三万人のための情報誌 選択出版

書店では手に入らない、月刊総合情報誌会員だけが読める月間総合情報誌

経済

《クローズ・アップ》米倉弘昌(日本経済団体連合会会長)

五月末に一期目の任期が満了

2012年1月号

 米倉弘昌氏(住友化学会長)が日本経済団体連合会会長に就任して二年がたとうとしている。五月末には任期満了となるが、「ポスト米倉」をめぐる噂話はさほど盛り上がっていない。

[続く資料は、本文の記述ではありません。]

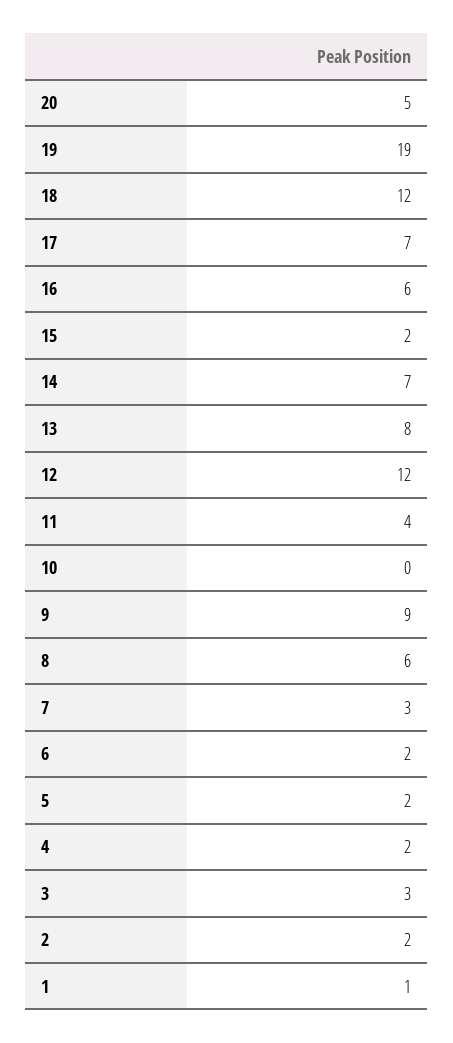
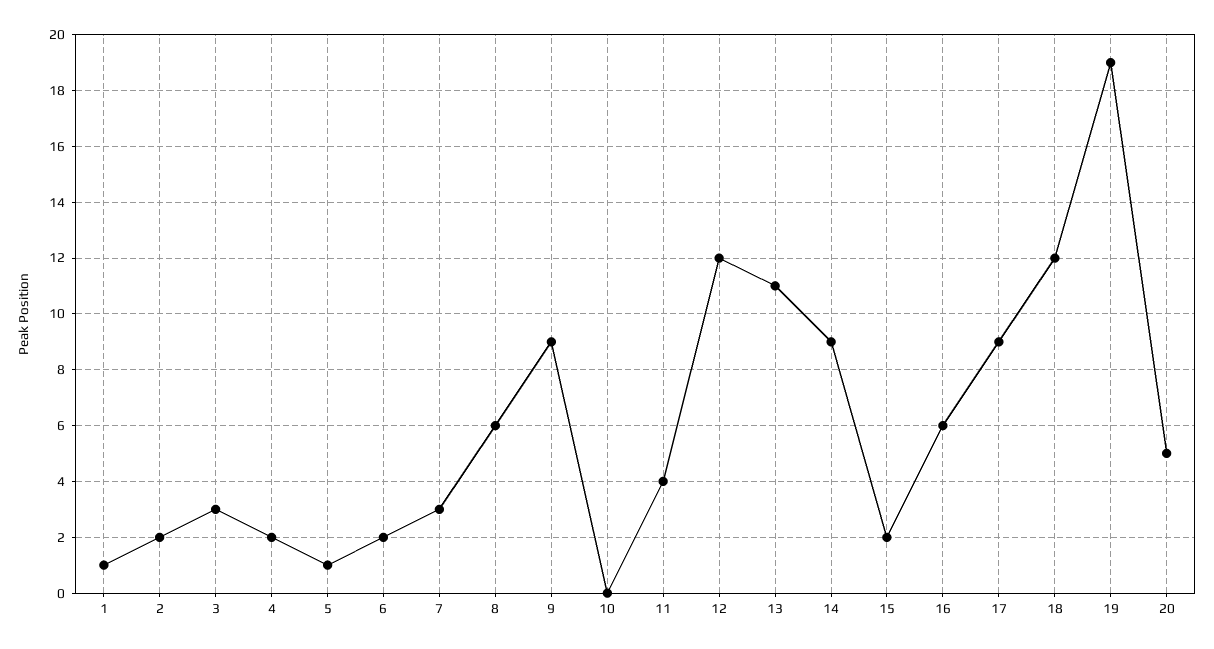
17: 7 -> 9
14: 7 -> 9
13: 8 -> 11
5: 2 -> 1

 御手洗冨士夫前会長(キヤノン会長)の後継をめぐっては、任期満了の半年以上前から中村邦夫・パナソニック会長、西田厚聰・東芝会長、佐々木幹夫・三菱商事会長(当時)ら様々な名前があがり、激しいつばぜり合いが展開された。そこからダークホースとして米倉氏が浮上、会長の座を射止めた。だが、今回は噂にのぼる候補も少なく、「会長人事が話題にされないほど、経団連は存在感が薄れたか」との声も財界人から聞かれる。

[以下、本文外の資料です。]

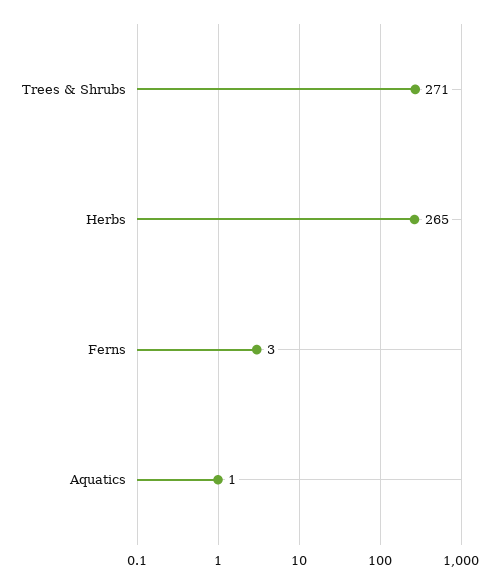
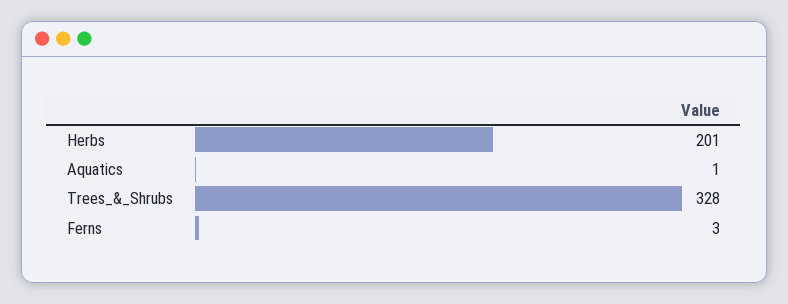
Trees & Shrubs: 271 -> 328
Herbs: 265 -> 201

 米倉氏本人は続投に意欲を持っているとも言われるだけに、話も盛り上がりにくい面がある。だが、年齢はすでに御手洗前会長の退任時と同じ七十四歳。二〇一一年の秋にはある会合で壇上に上がろうとして、わずか五、六段の階段をのぼりきれず、尻餅をつくという肉体的衰えも示した。常識では続投は考えられない。